İki taraf tayin olunan gün ve saatte icra mahkemesinin huzuruna gelmeye veya vekil göndermeye mecburdurlar.
İcabında icra mahkemesi, tarafların bizzat hazır bulunmasını emredebilir.
Maznun başka yerde ikamet ediyorsa istinabe yoluyla sorguya çekilir.
Maznun, şikâyeti alan veya istinabe edilen icra mahkemesinin huzuruna gelmez veya müdafi göndermezse yahut bizzat bulunmasına lüzum görülürse zabıta marifetiyle getirilir. Bu suretle de bulundurıılamazsa muhakeme gıyabında görülür.
Şikâyetçi muayyen zamanda gelmez ve vekil de göndermezse şikâyet hakkı düşer.
Gelmeyen şahitlere yapılacak muamele ile borçlunun gıyabında verilen karara karşı eski hâle getirme talebi hakkında Ceza Muhakemeleri Usulü Kanununda yazılı hükümler tatbik olunur” hükmüne yer verilmiştir.

Liste ->
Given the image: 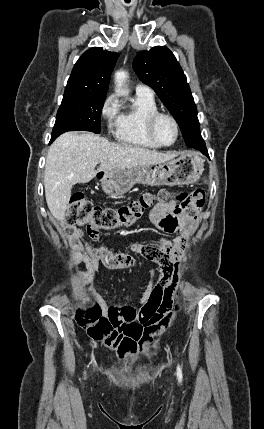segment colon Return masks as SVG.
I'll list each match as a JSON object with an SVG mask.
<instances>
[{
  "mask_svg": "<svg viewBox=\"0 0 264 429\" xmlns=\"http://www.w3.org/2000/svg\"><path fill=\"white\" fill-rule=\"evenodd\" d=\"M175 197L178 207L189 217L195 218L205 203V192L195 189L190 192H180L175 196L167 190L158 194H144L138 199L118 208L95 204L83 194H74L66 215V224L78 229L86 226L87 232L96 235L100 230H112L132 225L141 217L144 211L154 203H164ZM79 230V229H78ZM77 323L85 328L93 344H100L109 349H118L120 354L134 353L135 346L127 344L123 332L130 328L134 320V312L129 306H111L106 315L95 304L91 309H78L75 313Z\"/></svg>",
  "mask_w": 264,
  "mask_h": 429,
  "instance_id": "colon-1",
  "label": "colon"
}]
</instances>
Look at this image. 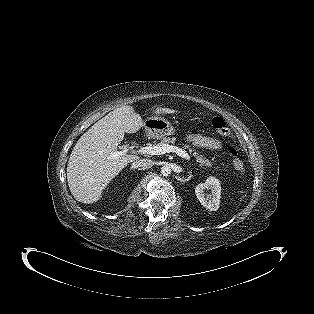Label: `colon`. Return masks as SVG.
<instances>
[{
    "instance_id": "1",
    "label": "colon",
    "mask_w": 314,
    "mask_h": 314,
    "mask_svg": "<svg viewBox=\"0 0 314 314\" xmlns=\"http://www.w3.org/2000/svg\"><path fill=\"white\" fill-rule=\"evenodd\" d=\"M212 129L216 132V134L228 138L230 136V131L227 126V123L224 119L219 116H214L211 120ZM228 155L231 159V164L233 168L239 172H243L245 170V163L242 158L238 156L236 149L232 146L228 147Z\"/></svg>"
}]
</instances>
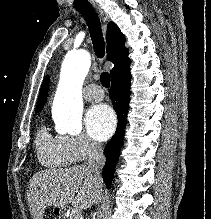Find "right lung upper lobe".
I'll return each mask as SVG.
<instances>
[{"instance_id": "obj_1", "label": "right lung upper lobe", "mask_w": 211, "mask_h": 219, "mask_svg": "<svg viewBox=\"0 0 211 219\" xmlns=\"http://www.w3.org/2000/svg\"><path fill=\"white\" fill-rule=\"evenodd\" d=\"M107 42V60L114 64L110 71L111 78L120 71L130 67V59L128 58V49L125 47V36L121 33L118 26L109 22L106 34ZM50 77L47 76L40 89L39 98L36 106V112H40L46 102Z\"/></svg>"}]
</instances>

---

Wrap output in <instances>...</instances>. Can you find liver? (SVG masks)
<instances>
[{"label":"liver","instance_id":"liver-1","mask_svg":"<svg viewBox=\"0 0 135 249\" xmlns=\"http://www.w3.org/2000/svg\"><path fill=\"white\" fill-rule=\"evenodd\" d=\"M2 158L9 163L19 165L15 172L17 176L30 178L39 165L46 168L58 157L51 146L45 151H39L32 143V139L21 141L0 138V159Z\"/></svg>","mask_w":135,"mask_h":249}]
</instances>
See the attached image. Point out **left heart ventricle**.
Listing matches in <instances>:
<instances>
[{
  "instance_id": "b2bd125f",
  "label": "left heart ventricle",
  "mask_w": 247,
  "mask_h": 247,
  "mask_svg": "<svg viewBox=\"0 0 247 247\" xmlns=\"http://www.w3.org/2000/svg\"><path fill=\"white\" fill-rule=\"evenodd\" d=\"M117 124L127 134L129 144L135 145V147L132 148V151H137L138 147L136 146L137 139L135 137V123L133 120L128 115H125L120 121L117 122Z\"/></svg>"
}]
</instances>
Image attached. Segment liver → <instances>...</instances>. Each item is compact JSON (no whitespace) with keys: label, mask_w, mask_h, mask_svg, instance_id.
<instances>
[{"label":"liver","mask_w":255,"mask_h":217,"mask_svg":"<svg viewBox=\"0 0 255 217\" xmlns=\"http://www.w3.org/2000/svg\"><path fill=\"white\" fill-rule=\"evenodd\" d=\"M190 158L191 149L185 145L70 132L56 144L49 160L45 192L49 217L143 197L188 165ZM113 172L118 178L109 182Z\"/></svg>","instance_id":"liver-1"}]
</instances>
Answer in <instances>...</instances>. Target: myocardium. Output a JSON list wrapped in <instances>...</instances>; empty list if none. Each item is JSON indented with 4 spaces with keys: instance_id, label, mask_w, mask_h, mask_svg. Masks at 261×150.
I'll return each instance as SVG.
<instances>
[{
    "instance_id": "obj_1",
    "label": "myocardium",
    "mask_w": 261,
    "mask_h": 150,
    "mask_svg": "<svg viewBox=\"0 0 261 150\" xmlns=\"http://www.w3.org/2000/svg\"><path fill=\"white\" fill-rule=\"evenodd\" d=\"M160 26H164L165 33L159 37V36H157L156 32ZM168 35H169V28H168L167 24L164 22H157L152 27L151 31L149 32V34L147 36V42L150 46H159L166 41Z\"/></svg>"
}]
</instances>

...

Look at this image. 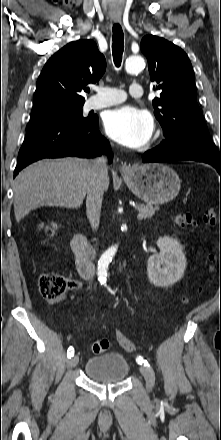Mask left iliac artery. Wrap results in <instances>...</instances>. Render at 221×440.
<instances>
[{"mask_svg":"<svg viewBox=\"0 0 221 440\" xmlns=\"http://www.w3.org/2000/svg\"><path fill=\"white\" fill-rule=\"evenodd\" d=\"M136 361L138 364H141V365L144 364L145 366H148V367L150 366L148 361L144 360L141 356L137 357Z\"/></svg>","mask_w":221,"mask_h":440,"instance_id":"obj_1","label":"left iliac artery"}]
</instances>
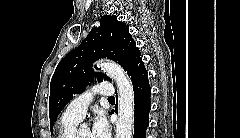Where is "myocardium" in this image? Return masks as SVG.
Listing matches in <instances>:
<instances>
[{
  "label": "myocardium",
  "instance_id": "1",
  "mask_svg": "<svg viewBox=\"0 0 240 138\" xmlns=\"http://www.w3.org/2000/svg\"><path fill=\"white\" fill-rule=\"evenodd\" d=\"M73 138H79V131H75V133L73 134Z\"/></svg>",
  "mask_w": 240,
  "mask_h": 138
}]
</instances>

Görev tanımı -> İcra mahkemesinde duruşmaya katılma usulünü anlatan metnin devamını yazın. Listenin bu işle hiçbir ilgisi yoktur.

Göreve yanıt ->
Görüldüğü üzere bu kuralla icra ceza mahkemelerinde sanıklara sadece vekil aracılığı ile değil bizzat duruşmada hazır bulunma imkânı verilmiş, sanığın başka bir yerde ikamet etmesi hâlinde de istinabe yolu ile sorguya çekilmesini öngörmüştür. Sanık ancak usulüne uygun olarak yapılan bildirimlere karşın mahkemeye gelmemesi veya avukat göndermemesi durumunda duruşmada hazır bulunma hakkından vazgeçtiği kabul edilebilecektir.
Ceza Genel Kurulunun 05.12.2006 tarihli ve 300-276 sayılı kararında da belirtildiği üzere, sanığa celpname gönderilmeden yokluğunda yargılama yapılıp karar verilmesi, savunma hakkının bütünüyle ortadan kaldırılması sonucunu doğurduğundan, yasaya mutlak aykırılık oluşturmakta ve kararın bu nedenle bozulmasını gerektirmektedir.
Öte yandan 2004 sayılı İcra İflas Kanunu’nun 353. maddesinin 2. fıkrasında belirtildiği üzere, bu bapta yer alan suçlardan dolayı verilen hükümlerle ilgili olarak 5271 sayılı Ceza Muhakemesi Kanunu’nun kanun yollarına ilişkin hükümleri uygulanacak, karar tarihine göre de 1412 sayılı CMUK’nın 5320 sayılı Kanun’un 8. maddesi uyarınca uygulanması gereken hükümleri doğrultusunda işlem yapılacaktır.
Bu kapsamda 1412 sayılı CMUK’nın 5320 sayılı Kanunu’nun 8. maddesi uyarınca uygulanması gereken 326. maddesinde;
“Yargıtay’dan verilen bozma kararı üzerine davaya yeniden bakacak mahkeme ilgililere bozmaya karşı diyeceklerini sorar.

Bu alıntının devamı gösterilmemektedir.